** Materials provided follows **

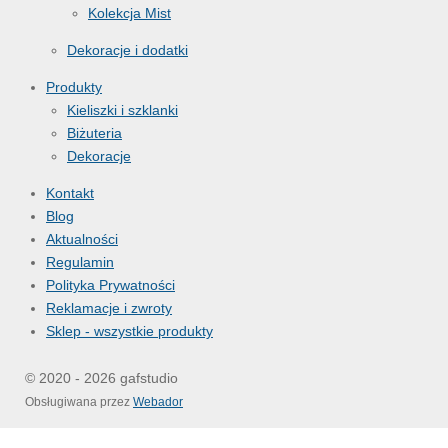
Kolekcja Mist
Dekoracje i dodatki
Produkty
Kieliszki i szklanki
Biżuteria
Dekoracje
Kontakt
Blog
Aktualności
Regulamin
Polityka Prywatności
Reklamacje i zwroty
Sklep - wszystkie produkty
© 2020 - 2026 gafstudio
Obsługiwana przez
Webador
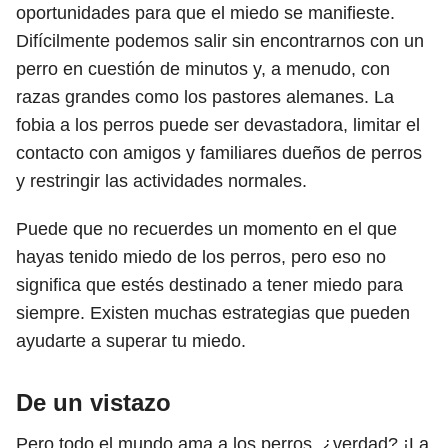
oportunidades para que el miedo se manifieste.
Difícilmente podemos salir sin encontrarnos con un
perro en cuestión de minutos y, a menudo, con
razas grandes como los pastores alemanes. La
fobia a los perros puede ser devastadora, limitar el
contacto con amigos y familiares dueños de perros
y restringir las actividades normales.
Puede que no recuerdes un momento en el que
hayas tenido miedo de los perros, pero eso no
significa que estés destinado a tener miedo para
siempre. Existen muchas estrategias que pueden
ayudarte a superar tu miedo.
De un vistazo
Pero todo el mundo ama a los perros, ¿verdad? ¡La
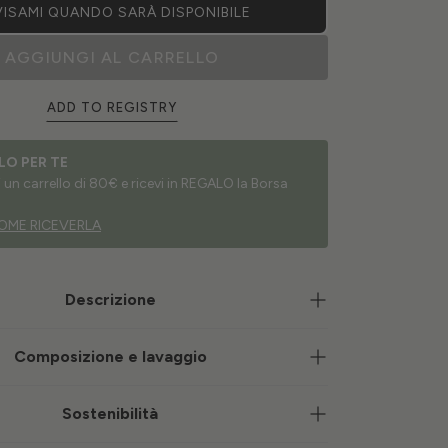
ISAMI QUANDO SARÀ DISPONIBILE
AGGIUNGI AL CARRELLO
ADD TO REGISTRY
LO PER TE
un carrello di 80€ e ricevi in REGALO la Borsa
OME RICEVERLA
Descrizione
Composizione e lavaggio
Sostenibilità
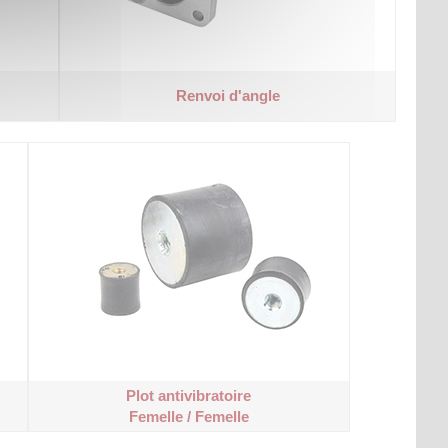
Renvoi d'angle
Plot antivibratoire
Femelle / Femelle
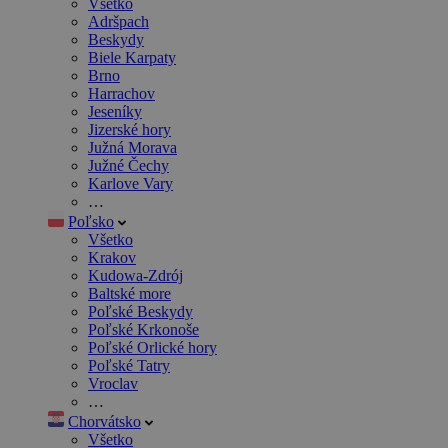
Všetko
Adršpach
Beskydy
Biele Karpaty
Brno
Harrachov
Jeseníky
Jizerské hory
Južná Morava
Južné Čechy
Karlove Vary
…
Poľsko
Všetko
Krakov
Kudowa-Zdrój
Baltské more
Poľské Beskydy
Poľské Krkonoše
Poľské Orlické hory
Poľské Tatry
Vroclav
…
Chorvátsko
Všetko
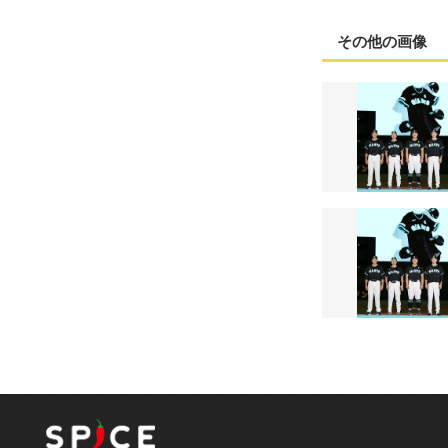
その他の画像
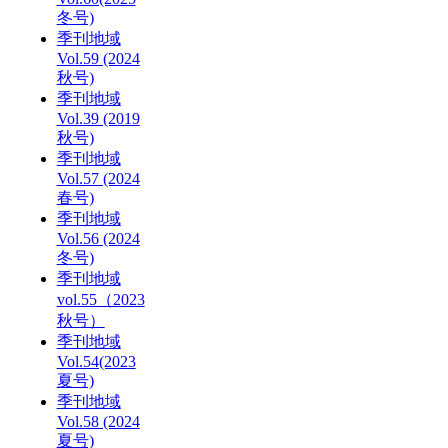
冬号)
季刊地域
Vol.59 (2024
秋号)
季刊地域
Vol.39 (2019
秋号)
季刊地域
Vol.57 (2024
春号)
季刊地域
Vol.56 (2024
冬号)
季刊地域
vol.55（2023
秋号）
季刊地域
Vol.54(2023
夏号)
季刊地域
Vol.58 (2024
夏号)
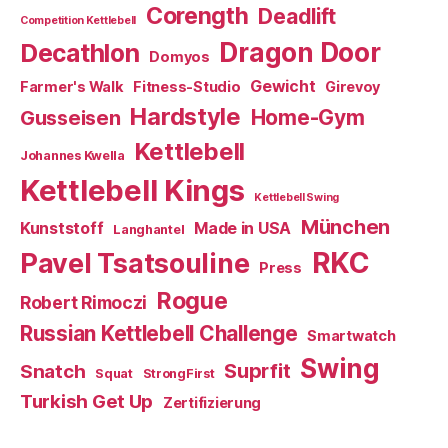
Corength
Deadlift
Competition Kettlebell
Dragon Door
Decathlon
Domyos
Gewicht
Farmer's Walk
Fitness-Studio
Girevoy
Hardstyle
Home-Gym
Gusseisen
Kettlebell
Johannes Kwella
Kettlebell Kings
Kettlebell Swing
München
Kunststoff
Made in USA
Langhantel
RKC
Pavel Tsatsouline
Press
Rogue
Robert Rimoczi
Russian Kettlebell Challenge
Smartwatch
Swing
Suprfit
Snatch
Squat
StrongFirst
Turkish Get Up
Zertifizierung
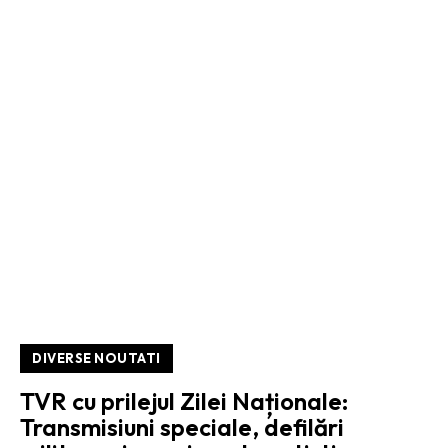
DIVERSE NOUTATI
TVR cu prilejul Zilei Naționale:
Transmisiuni speciale, defilări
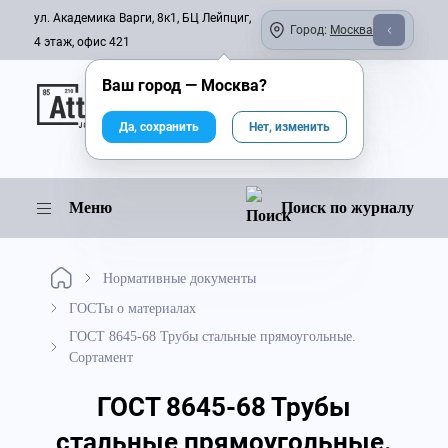
ул. Академика Варги, 8к1, БЦ Лейпциг,
Город:
Москва
4 этаж, офис 421
Ваш город —
Москва
?
Онлайн-журнал
Да, сохранить
Нет, изменить
Меню
Поиск по журналу
Нормативные документы
ГОСТы о материалах
ГОСТ 8645-68 Трубы стальные прямоугольные.
Сортамент
ГОСТ 8645-68 Трубы
стальные прямоугольные.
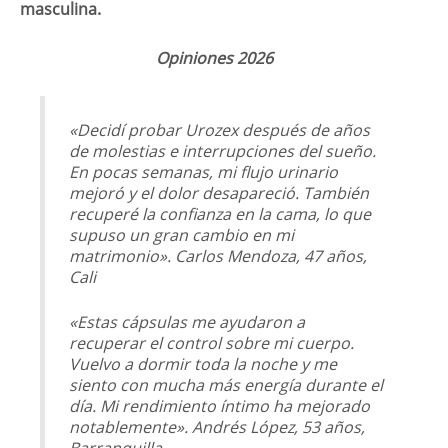
masculina.
Opiniones 2026
«Decidí probar Urozex después de años
de molestias e interrupciones del sueño.
En pocas semanas, mi flujo urinario
mejoró y el dolor desapareció. También
recuperé la confianza en la cama, lo que
supuso un gran cambio en mi
matrimonio». Carlos Mendoza, 47 años,
Cali
«Estas cápsulas me ayudaron a
recuperar el control sobre mi cuerpo.
Vuelvo a dormir toda la noche y me
siento con mucha más energía durante el
día. Mi rendimiento íntimo ha mejorado
notablemente». Andrés López, 53 años,
Barranquilla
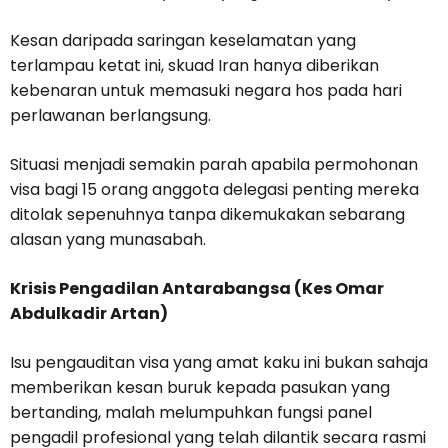
Kesan daripada saringan keselamatan yang
terlampau ketat ini, skuad Iran hanya diberikan
kebenaran untuk memasuki negara hos pada hari
perlawanan berlangsung.
Situasi menjadi semakin parah apabila permohonan
visa bagi 15 orang anggota delegasi penting mereka
ditolak sepenuhnya tanpa dikemukakan sebarang
alasan yang munasabah.
Krisis Pengadilan Antarabangsa (Kes Omar
Abdulkadir Artan)
Isu pengauditan visa yang amat kaku ini bukan sahaja
memberikan kesan buruk kepada pasukan yang
bertanding, malah melumpuhkan fungsi panel
pengadil profesional yang telah dilantik secara rasmi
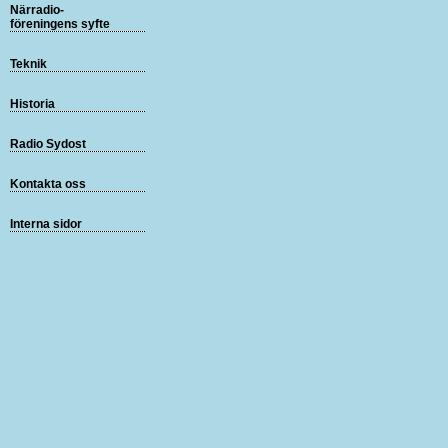
Närradio-
föreningens syfte
Teknik
Historia
Radio Sydost
Kontakta oss
Interna sidor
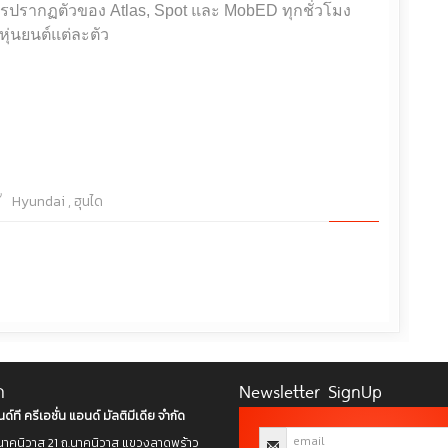
รปรากฏตัวของ Atlas, Spot และ MobED ทุกชั่วโมง
ุ่นยนต์แต่ละตัว
Hyundai
,
ฮุนได
า
Newsletter SignUp
ด์ที ครีเอชั่น แอนด์ มัลติมีเดีย จำกัด
าคนิวาส 21 ถ.นาคนิวาส แขวงลาดพร้าว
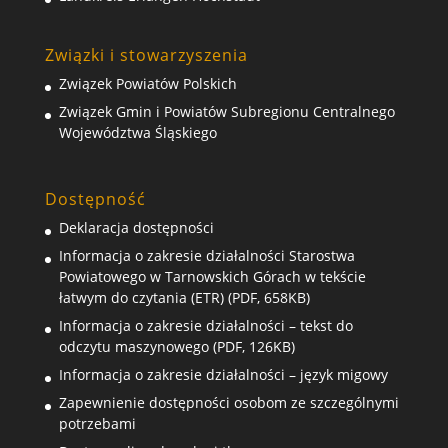
Związki i stowarzyszenia
Związek Powiatów Polskich
Związek Gmin i Powiatów Subregionu Centralnego
Województwa Śląskiego
Dostępność
Deklaracja dostępności
Informacja o zakresie działalności Starostwa
Powiatowego w Tarnowskich Górach w tekście
łatwym do czytania (ETR) (PDF, 658KB)
Informacja o zakresie działalności – tekst do
odczytu maszynowego (PDF, 126KB)
Informacja o zakresie działalności – język migowy
Zapewnienie dostępności osobom ze szczególnymi
potrzebami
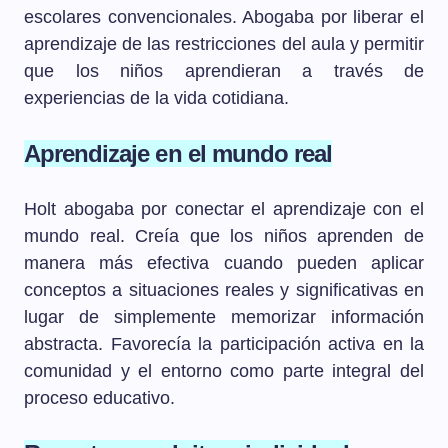
escolares convencionales. Abogaba por liberar el
aprendizaje de las restricciones del aula y permitir
que los niños aprendieran a través de
experiencias de la vida cotidiana.
Aprendizaje en el mundo real
Holt abogaba por conectar el aprendizaje con el
mundo real. Creía que los niños aprenden de
manera más efectiva cuando pueden aplicar
conceptos a situaciones reales y significativas en
lugar de simplemente memorizar información
abstracta. Favorecía la participación activa en la
comunidad y el entorno como parte integral del
proceso educativo.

** End of Materials provided **

Exercise prompt —
Copy out again everything from the line containing "Związki i stowarzyszenia" down to the end of the items, word for word. Leave the pictures out.

Response to the task —
Związki i stowarzyszenia
Związek Powiatów Polskich
Związek Gmin i Powiatów Subregionu Centralnego
Województwa Śląskiego
Dostępność
Deklaracja dostępności
Informacja o zakresie działalności Starostwa
Powiatowego w Tarnowskich Górach w tekście
łatwym do czytania (ETR) (PDF, 658KB)
Informacja o zakresie działalności – tekst do
odczytu maszynowego (PDF, 126KB)
Informacja o zakresie działalności – język migowy
Zapewnienie dostępności osobom ze szczególnymi
potrzebami
escolares convencionales. Abogaba por liberar el
aprendizaje de las restricciones del aula y permitir
que los niños aprendieran a través de
experiencias de la vida cotidiana.
Aprendizaje en el mundo real
Holt abogaba por conectar el aprendizaje con el
mundo real. Creía que los niños aprenden de
manera más efectiva cuando pueden aplicar
conceptos a situaciones reales y significativas en
lugar de simplemente memorizar información
abstracta. Favorecía la participación activa en la
comunidad y el entorno como parte integral del
proceso educativo.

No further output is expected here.